USC professor says candidates will work to establish themselves in 1st 2020 debate

COLUMBIA, S.C. (WIS) -The first part of a two-night debate featuring 20 Democratic presidential hopefuls begins, Wednesday.

According to NBC News, one of the hosts of the back-to-back debates, the 20 participating candidates were selected based on those who polled at or above 2%, plus received donations from at least 65,000 people from 20 different states.

Here are the candidates who made it:

2020 Democratic Presidential candidates prepare for the first democratic debate (source: MSNBC)
2020 Democratic Presidential candidates prepare for the first democratic debate (source: MSNBC)

Ten will take the stage on night one, Wednesday, and the other 10 on night two, Thursday.

It’s the very first Democratic debate of the 2020 election. NBC News is reporting that there was a random drawing to determine which of the qualifying 20 contenders would take the stage on either the first or second night of the debate. With so many candidates on stage, each participant will have 60 seconds to answer each question, and 30 seconds for any follow-up responses. There will be no opening remarks, but the candidates will have a chance to deliver closing remarks.

The candidates who did not make the cut include Governor Steve Bullock, Representative Seth Moulton, Mayor Wayne Messam, and newly announced candidate former Representative Joe Sestak.

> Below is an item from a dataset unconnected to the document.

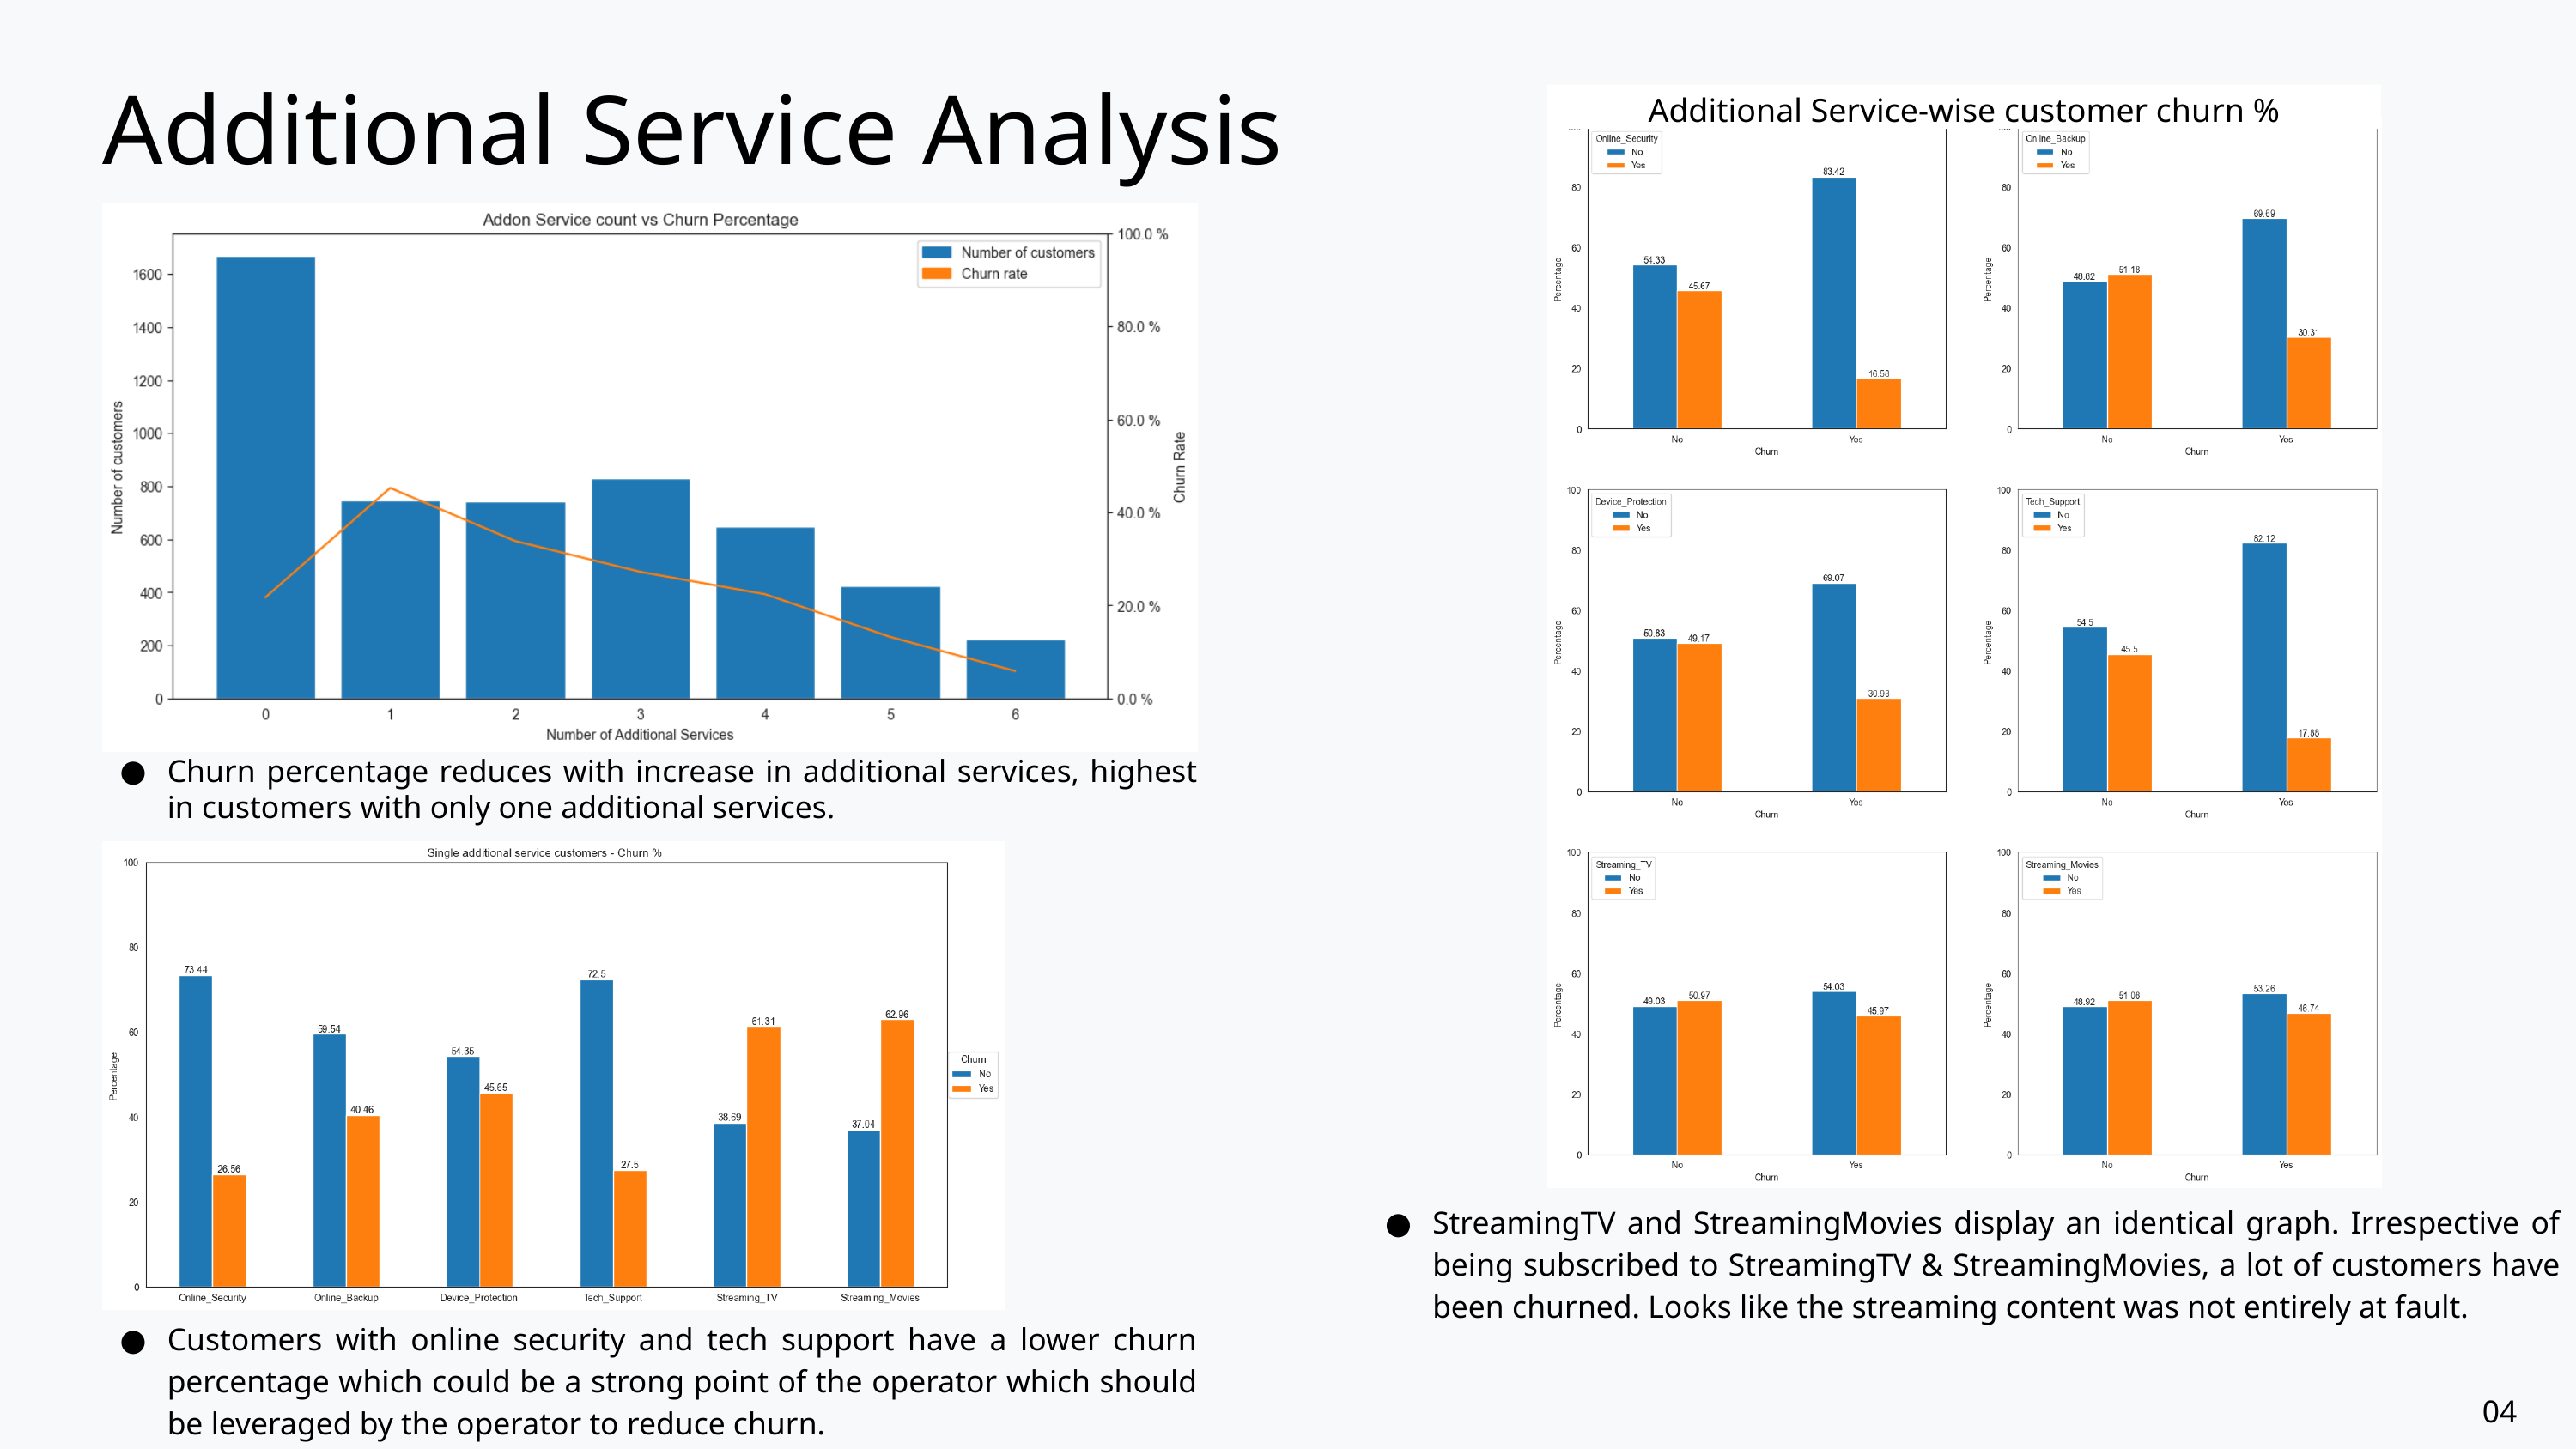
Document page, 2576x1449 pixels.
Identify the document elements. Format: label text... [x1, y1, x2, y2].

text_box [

USC professor and political analyst, Charles Bierbauer, said, “Candidates who did not meet the threshold – in terms of either number of donors or polling strength – can still do so in future debates but the threshold is going to get tougher for them to reach. So, part of this process is to begin to weed out those who just cannot sustain a campaign.”

As the 2020 democratic presidential contenders prepare to face off for the first time, Bierbauer says it will be tough to stand out above the rest, and especially with one clear leader already established in the polls.

“It’s the one time you see the candidates face-to-face, nose-to-nose in some cases. Now, with 20 it’s really problematic and they’ll all want to establish themselves,"Bierbauer said. “One of the questions is going to be, do they go directly at Joe Biden? Harder to do on the first night when he’s not there. On the other hand, on the second night will there be direct attacks or will they avoid it because this is, after all, only the first debate of many.”

The professor goes on to say that some of the topics we’ll likely hear are the same ones we’ve been hearing about – immigration, abortion rights, climate change and health care.

You can watch both nights of the debate on WIS News 10.

Each day, the debate begins at 9:00 PM.